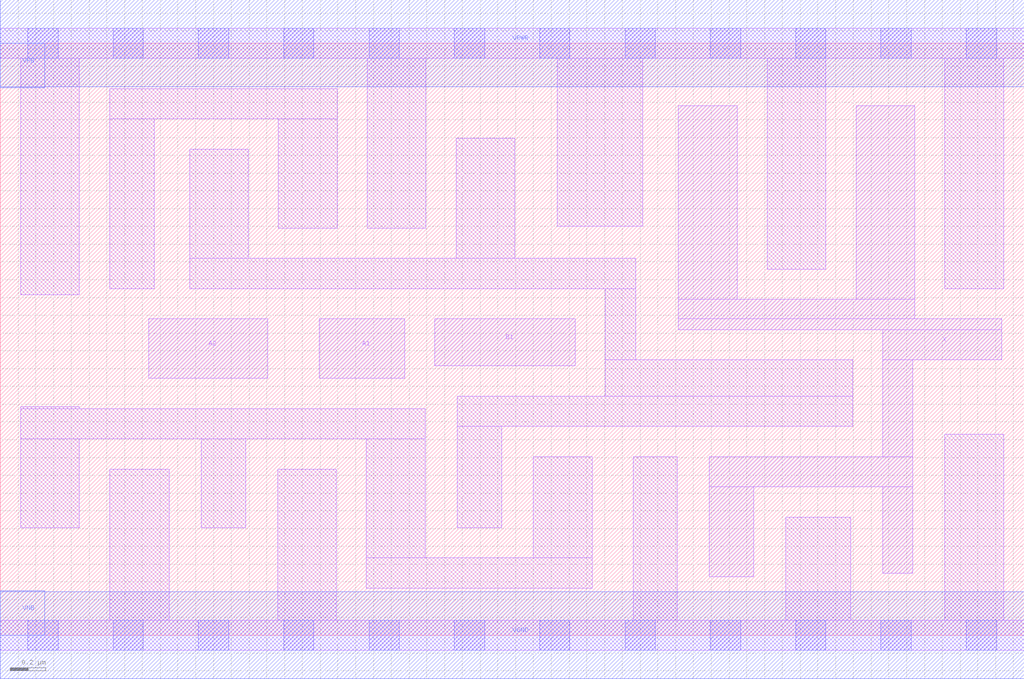
<source format=lef>
# Copyright 2020 The SkyWater PDK Authors
#
# Licensed under the Apache License, Version 2.0 (the "License");
# you may not use this file except in compliance with the License.
# You may obtain a copy of the License at
#
#     https://www.apache.org/licenses/LICENSE-2.0
#
# Unless required by applicable law or agreed to in writing, software
# distributed under the License is distributed on an "AS IS" BASIS,
# WITHOUT WARRANTIES OR CONDITIONS OF ANY KIND, either express or implied.
# See the License for the specific language governing permissions and
# limitations under the License.
#
# SPDX-License-Identifier: Apache-2.0

VERSION 5.5 ;
NAMESCASESENSITIVE ON ;
BUSBITCHARS "[]" ;
DIVIDERCHAR "/" ;
MACRO sky130_fd_sc_ms__o21a_4
  CLASS CORE ;
  SOURCE USER ;
  ORIGIN  0.000000  0.000000 ;
  SIZE  5.760000 BY  3.330000 ;
  SYMMETRY X Y ;
  SITE unit ;
  PIN A1
    ANTENNAGATEAREA  0.492000 ;
    DIRECTION INPUT ;
    USE SIGNAL ;
    PORT
      LAYER li1 ;
        RECT 1.795000 1.445000 2.275000 1.780000 ;
    END
  END A1
  PIN A2
    ANTENNAGATEAREA  0.492000 ;
    DIRECTION INPUT ;
    USE SIGNAL ;
    PORT
      LAYER li1 ;
        RECT 0.835000 1.445000 1.505000 1.780000 ;
    END
  END A2
  PIN B1
    ANTENNAGATEAREA  0.444000 ;
    DIRECTION INPUT ;
    USE SIGNAL ;
    PORT
      LAYER li1 ;
        RECT 2.445000 1.515000 3.235000 1.780000 ;
    END
  END B1
  PIN X
    ANTENNADIFFAREA  1.086400 ;
    DIRECTION OUTPUT ;
    USE SIGNAL ;
    PORT
      LAYER li1 ;
        RECT 3.815000 1.720000 5.635000 1.780000 ;
        RECT 3.815000 1.780000 5.145000 1.890000 ;
        RECT 3.815000 1.890000 4.145000 2.980000 ;
        RECT 3.990000 0.330000 4.240000 0.835000 ;
        RECT 3.990000 0.835000 5.135000 1.005000 ;
        RECT 4.815000 1.890000 5.145000 2.980000 ;
        RECT 4.965000 0.350000 5.135000 0.835000 ;
        RECT 4.965000 1.005000 5.135000 1.550000 ;
        RECT 4.965000 1.550000 5.635000 1.720000 ;
    END
  END X
  PIN VGND
    DIRECTION INOUT ;
    USE GROUND ;
    PORT
      LAYER met1 ;
        RECT 0.000000 -0.245000 5.760000 0.245000 ;
    END
  END VGND
  PIN VNB
    DIRECTION INOUT ;
    USE GROUND ;
    PORT
      LAYER met1 ;
        RECT 0.000000 0.000000 0.250000 0.250000 ;
    END
  END VNB
  PIN VPB
    DIRECTION INOUT ;
    USE POWER ;
    PORT
      LAYER met1 ;
        RECT 0.000000 3.080000 0.250000 3.330000 ;
    END
  END VPB
  PIN VPWR
    DIRECTION INOUT ;
    USE POWER ;
    PORT
      LAYER met1 ;
        RECT 0.000000 3.085000 5.760000 3.575000 ;
    END
  END VPWR
  OBS
    LAYER li1 ;
      RECT 0.000000 -0.085000 5.760000 0.085000 ;
      RECT 0.000000  3.245000 5.760000 3.415000 ;
      RECT 0.115000  0.605000 0.445000 1.105000 ;
      RECT 0.115000  1.105000 2.390000 1.275000 ;
      RECT 0.115000  1.275000 0.445000 1.285000 ;
      RECT 0.115000  1.915000 0.445000 3.245000 ;
      RECT 0.615000  0.085000 0.950000 0.935000 ;
      RECT 0.615000  1.950000 0.865000 2.905000 ;
      RECT 0.615000  2.905000 1.895000 3.075000 ;
      RECT 1.065000  1.950000 3.575000 2.120000 ;
      RECT 1.065000  2.120000 1.395000 2.735000 ;
      RECT 1.130000  0.605000 1.380000 1.105000 ;
      RECT 1.560000  0.085000 1.890000 0.935000 ;
      RECT 1.565000  2.290000 1.895000 2.905000 ;
      RECT 2.060000  0.265000 3.330000 0.435000 ;
      RECT 2.060000  0.435000 2.390000 1.105000 ;
      RECT 2.065000  2.290000 2.395000 3.245000 ;
      RECT 2.565000  2.120000 2.895000 2.795000 ;
      RECT 2.570000  0.605000 2.820000 1.175000 ;
      RECT 2.570000  1.175000 4.795000 1.345000 ;
      RECT 3.000000  0.435000 3.330000 1.005000 ;
      RECT 3.135000  2.300000 3.615000 3.245000 ;
      RECT 3.405000  1.345000 4.795000 1.550000 ;
      RECT 3.405000  1.550000 3.575000 1.950000 ;
      RECT 3.560000  0.085000 3.810000 1.005000 ;
      RECT 4.315000  2.060000 4.645000 3.245000 ;
      RECT 4.420000  0.085000 4.785000 0.665000 ;
      RECT 5.315000  0.085000 5.645000 1.130000 ;
      RECT 5.315000  1.950000 5.645000 3.245000 ;
    LAYER mcon ;
      RECT 0.155000 -0.085000 0.325000 0.085000 ;
      RECT 0.155000  3.245000 0.325000 3.415000 ;
      RECT 0.635000 -0.085000 0.805000 0.085000 ;
      RECT 0.635000  3.245000 0.805000 3.415000 ;
      RECT 1.115000 -0.085000 1.285000 0.085000 ;
      RECT 1.115000  3.245000 1.285000 3.415000 ;
      RECT 1.595000 -0.085000 1.765000 0.085000 ;
      RECT 1.595000  3.245000 1.765000 3.415000 ;
      RECT 2.075000 -0.085000 2.245000 0.085000 ;
      RECT 2.075000  3.245000 2.245000 3.415000 ;
      RECT 2.555000 -0.085000 2.725000 0.085000 ;
      RECT 2.555000  3.245000 2.725000 3.415000 ;
      RECT 3.035000 -0.085000 3.205000 0.085000 ;
      RECT 3.035000  3.245000 3.205000 3.415000 ;
      RECT 3.515000 -0.085000 3.685000 0.085000 ;
      RECT 3.515000  3.245000 3.685000 3.415000 ;
      RECT 3.995000 -0.085000 4.165000 0.085000 ;
      RECT 3.995000  3.245000 4.165000 3.415000 ;
      RECT 4.475000 -0.085000 4.645000 0.085000 ;
      RECT 4.475000  3.245000 4.645000 3.415000 ;
      RECT 4.955000 -0.085000 5.125000 0.085000 ;
      RECT 4.955000  3.245000 5.125000 3.415000 ;
      RECT 5.435000 -0.085000 5.605000 0.085000 ;
      RECT 5.435000  3.245000 5.605000 3.415000 ;
  END
END sky130_fd_sc_ms__o21a_4

</source>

════

→ Exercise brief:
Leaving the images out, print the records above exactly.

→ Written solution:
<source format=lef>
# Copyright 2020 The SkyWater PDK Authors
#
# Licensed under the Apache License, Version 2.0 (the "License");
# you may not use this file except in compliance with the License.
# You may obtain a copy of the License at
#
#     https://www.apache.org/licenses/LICENSE-2.0
#
# Unless required by applicable law or agreed to in writing, software
# distributed under the License is distributed on an "AS IS" BASIS,
# WITHOUT WARRANTIES OR CONDITIONS OF ANY KIND, either express or implied.
# See the License for the specific language governing permissions and
# limitations under the License.
#
# SPDX-License-Identifier: Apache-2.0

VERSION 5.5 ;
NAMESCASESENSITIVE ON ;
BUSBITCHARS "[]" ;
DIVIDERCHAR "/" ;
MACRO sky130_fd_sc_ms__o21a_4
  CLASS CORE ;
  SOURCE USER ;
  ORIGIN  0.000000  0.000000 ;
  SIZE  5.760000 BY  3.330000 ;
  SYMMETRY X Y ;
  SITE unit ;
  PIN A1
    ANTENNAGATEAREA  0.492000 ;
    DIRECTION INPUT ;
    USE SIGNAL ;
    PORT
      LAYER li1 ;
        RECT 1.795000 1.445000 2.275000 1.780000 ;
    END
  END A1
  PIN A2
    ANTENNAGATEAREA  0.492000 ;
    DIRECTION INPUT ;
    USE SIGNAL ;
    PORT
      LAYER li1 ;
        RECT 0.835000 1.445000 1.505000 1.780000 ;
    END
  END A2
  PIN B1
    ANTENNAGATEAREA  0.444000 ;
    DIRECTION INPUT ;
    USE SIGNAL ;
    PORT
      LAYER li1 ;
        RECT 2.445000 1.515000 3.235000 1.780000 ;
    END
  END B1
  PIN X
    ANTENNADIFFAREA  1.086400 ;
    DIRECTION OUTPUT ;
    USE SIGNAL ;
    PORT
      LAYER li1 ;
        RECT 3.815000 1.720000 5.635000 1.780000 ;
        RECT 3.815000 1.780000 5.145000 1.890000 ;
        RECT 3.815000 1.890000 4.145000 2.980000 ;
        RECT 3.990000 0.330000 4.240000 0.835000 ;
        RECT 3.990000 0.835000 5.135000 1.005000 ;
        RECT 4.815000 1.890000 5.145000 2.980000 ;
        RECT 4.965000 0.350000 5.135000 0.835000 ;
        RECT 4.965000 1.005000 5.135000 1.550000 ;
        RECT 4.965000 1.550000 5.635000 1.720000 ;
    END
  END X
  PIN VGND
    DIRECTION INOUT ;
    USE GROUND ;
    PORT
      LAYER met1 ;
        RECT 0.000000 -0.245000 5.760000 0.245000 ;
    END
  END VGND
  PIN VNB
    DIRECTION INOUT ;
    USE GROUND ;
    PORT
      LAYER met1 ;
        RECT 0.000000 0.000000 0.250000 0.250000 ;
    END
  END VNB
  PIN VPB
    DIRECTION INOUT ;
    USE POWER ;
    PORT
      LAYER met1 ;
        RECT 0.000000 3.080000 0.250000 3.330000 ;
    END
  END VPB
  PIN VPWR
    DIRECTION INOUT ;
    USE POWER ;
    PORT
      LAYER met1 ;
        RECT 0.000000 3.085000 5.760000 3.575000 ;
    END
  END VPWR
  OBS
    LAYER li1 ;
      RECT 0.000000 -0.085000 5.760000 0.085000 ;
      RECT 0.000000  3.245000 5.760000 3.415000 ;
      RECT 0.115000  0.605000 0.445000 1.105000 ;
      RECT 0.115000  1.105000 2.390000 1.275000 ;
      RECT 0.115000  1.275000 0.445000 1.285000 ;
      RECT 0.115000  1.915000 0.445000 3.245000 ;
      RECT 0.615000  0.085000 0.950000 0.935000 ;
      RECT 0.615000  1.950000 0.865000 2.905000 ;
      RECT 0.615000  2.905000 1.895000 3.075000 ;
      RECT 1.065000  1.950000 3.575000 2.120000 ;
      RECT 1.065000  2.120000 1.395000 2.735000 ;
      RECT 1.130000  0.605000 1.380000 1.105000 ;
      RECT 1.560000  0.085000 1.890000 0.935000 ;
      RECT 1.565000  2.290000 1.895000 2.905000 ;
      RECT 2.060000  0.265000 3.330000 0.435000 ;
      RECT 2.060000  0.435000 2.390000 1.105000 ;
      RECT 2.065000  2.290000 2.395000 3.245000 ;
      RECT 2.565000  2.120000 2.895000 2.795000 ;
      RECT 2.570000  0.605000 2.820000 1.175000 ;
      RECT 2.570000  1.175000 4.795000 1.345000 ;
      RECT 3.000000  0.435000 3.330000 1.005000 ;
      RECT 3.135000  2.300000 3.615000 3.245000 ;
      RECT 3.405000  1.345000 4.795000 1.550000 ;
      RECT 3.405000  1.550000 3.575000 1.950000 ;
      RECT 3.560000  0.085000 3.810000 1.005000 ;
      RECT 4.315000  2.060000 4.645000 3.245000 ;
      RECT 4.420000  0.085000 4.785000 0.665000 ;
      RECT 5.315000  0.085000 5.645000 1.130000 ;
      RECT 5.315000  1.950000 5.645000 3.245000 ;
    LAYER mcon ;
      RECT 0.155000 -0.085000 0.325000 0.085000 ;
      RECT 0.155000  3.245000 0.325000 3.415000 ;
      RECT 0.635000 -0.085000 0.805000 0.085000 ;
      RECT 0.635000  3.245000 0.805000 3.415000 ;
      RECT 1.115000 -0.085000 1.285000 0.085000 ;
      RECT 1.115000  3.245000 1.285000 3.415000 ;
      RECT 1.595000 -0.085000 1.765000 0.085000 ;
      RECT 1.595000  3.245000 1.765000 3.415000 ;
      RECT 2.075000 -0.085000 2.245000 0.085000 ;
      RECT 2.075000  3.245000 2.245000 3.415000 ;
      RECT 2.555000 -0.085000 2.725000 0.085000 ;
      RECT 2.555000  3.245000 2.725000 3.415000 ;
      RECT 3.035000 -0.085000 3.205000 0.085000 ;
      RECT 3.035000  3.245000 3.205000 3.415000 ;
      RECT 3.515000 -0.085000 3.685000 0.085000 ;
      RECT 3.515000  3.245000 3.685000 3.415000 ;
      RECT 3.995000 -0.085000 4.165000 0.085000 ;
      RECT 3.995000  3.245000 4.165000 3.415000 ;
      RECT 4.475000 -0.085000 4.645000 0.085000 ;
      RECT 4.475000  3.245000 4.645000 3.415000 ;
      RECT 4.955000 -0.085000 5.125000 0.085000 ;
      RECT 4.955000  3.245000 5.125000 3.415000 ;
      RECT 5.435000 -0.085000 5.605000 0.085000 ;
      RECT 5.435000  3.245000 5.605000 3.415000 ;
  END
END sky130_fd_sc_ms__o21a_4

</source>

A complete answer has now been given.